Transcribe the records in full, keeping every word exactly as given.
******
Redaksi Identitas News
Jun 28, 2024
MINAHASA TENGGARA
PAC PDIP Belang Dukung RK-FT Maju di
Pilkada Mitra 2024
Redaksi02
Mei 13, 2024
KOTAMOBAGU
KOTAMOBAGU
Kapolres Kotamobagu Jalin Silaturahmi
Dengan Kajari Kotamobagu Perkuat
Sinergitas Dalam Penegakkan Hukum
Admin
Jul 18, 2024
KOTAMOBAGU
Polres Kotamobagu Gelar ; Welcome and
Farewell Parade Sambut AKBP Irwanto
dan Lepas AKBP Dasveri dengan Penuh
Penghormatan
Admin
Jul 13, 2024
******
**ANSWER TO THIS EXERCISE**
Redaksi Identitas News
Jun 28, 2024
MINAHASA TENGGARA
PAC PDIP Belang Dukung RK-FT Maju di
Pilkada Mitra 2024
Redaksi02
Mei 13, 2024
KOTAMOBAGU
KOTAMOBAGU
Kapolres Kotamobagu Jalin Silaturahmi
Dengan Kajari Kotamobagu Perkuat
Sinergitas Dalam Penegakkan Hukum
Admin
Jul 18, 2024
KOTAMOBAGU
Polres Kotamobagu Gelar ; Welcome and
Farewell Parade Sambut AKBP Irwanto
dan Lepas AKBP Dasveri dengan Penuh
Penghormatan
Admin
Jul 13, 2024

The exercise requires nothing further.